Some things are actually done pretty well in HAL, like having functions with the word IT in front for things that are interrupt driven so you can clearly see what to use. It provides built in mutexes and locks to prevent problems with multithreading and interrupts. Even sets up DMA for you if you use appropriate functions.
But then there are a lot of little things that make me facepalm. Like flipping a GPIO pin between input and output requires you to allocate a whole gpio pin init structure, fill that structure and then pass it in to the init function to have your pin reconfigured. Some peripherals also hold on to this init structure in RAM as part of the hal peripheral struct that holds the state of the peripheral. While i do applaud them for using simply a C struct to store this (Rather than making a C++ class for the same thing) that init structure can sometimes be over a kilobyte in size and has no use anymore after the init function finishes setting up the peripheral according to your wishes. I would much prefer the init would only do the very basic things to get the peripheral running and then have you call separate things like HAL_GPIO_SetMode(GPIOC, 10, GPIO_INPUT_PULLUP)

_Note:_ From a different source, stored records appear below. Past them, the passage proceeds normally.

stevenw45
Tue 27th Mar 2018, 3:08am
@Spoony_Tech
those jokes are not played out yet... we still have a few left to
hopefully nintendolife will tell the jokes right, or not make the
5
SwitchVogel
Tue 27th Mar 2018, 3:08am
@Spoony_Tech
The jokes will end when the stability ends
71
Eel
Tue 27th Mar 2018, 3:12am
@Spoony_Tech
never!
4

Then there are things where the HAL library is built to work well with a very specific use case in mind, yet this use case is something really niche and rare, while the most common use case is not supported at all. One such thing is you can ask to receive a certain number of characters from UART, depending on how you call it you can have the function wait as a blocking call, interrupt you or DMA them somewhere, notifying you when done and stopping receiving. This is great if you expect exactly 10 characters to arrive just after this call. But if you want to constantly receive? Well you could always keep asking for 1 character but the UART stops receiving when its done with 1 character and only starts receiving again once you call the receive function again so you will loose any characters that arrive in that time. Are you kidding me?!

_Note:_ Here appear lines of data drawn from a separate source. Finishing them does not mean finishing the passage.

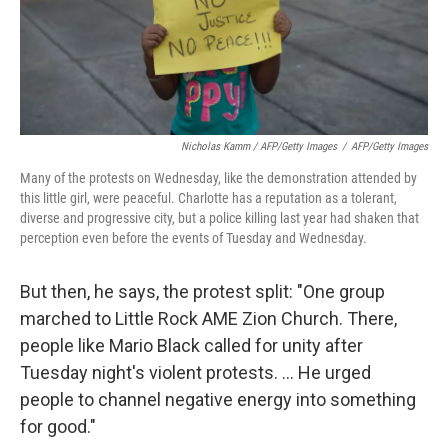
Nicholas Kamm / AFP/Getty Images
/
AFP/Getty Images
Many of the protests on Wednesday, like the demonstration attended by
this little girl, were peaceful. Charlotte has a reputation as a tolerant,
diverse and progressive city, but a police killing last year had shaken that
perception even before the events of Tuesday and Wednesday.
But then, he says, the protest split: "One group
marched to Little Rock AME Zion Church. There,
people like Mario Black called for unity after
Tuesday night's violent protests. ... He urged
people to channel negative energy into something
for good."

Then you get things that are implemented without any thought as to there use case at all. Like having I2C with DMA. Sounds great since I2C is awfully slow so you don't want to wait around for data. Well turns out this is only really useful if you want to transfer a big block read of data as it will only do one operation at a time. It won't let you automate the usual I2C dance that happens before the read transfer (Adress the slave, write to address, restart, adress slave, read, get data...). My solution was about a 100 line long function that takes in a structure of instructions for the I2C to do and executes them in interrupts by direct poking of bits in hardware registers. Works great and will read data from multiple I2C chips, doing it from a single function call all in the background. Versus the many thousands of lines of code of that crappy HAL I2C library.
All feels like the HAL library was written by a bunch of high level programmers used to writing C code for Windows, following a checklist of implementing something for every peripheral in blocking, interrupt and DMA mode before moving on. None of those programmers having actually used any MCU peripheral libraries, having no idea what embeded programmers actually want a device driver to look like.
Still HAL is a great way of getting something up and running quickly and to get you familiar with the peripheral. Then you can slowly rewrite parts of the HAL library to actually do it in a proper way.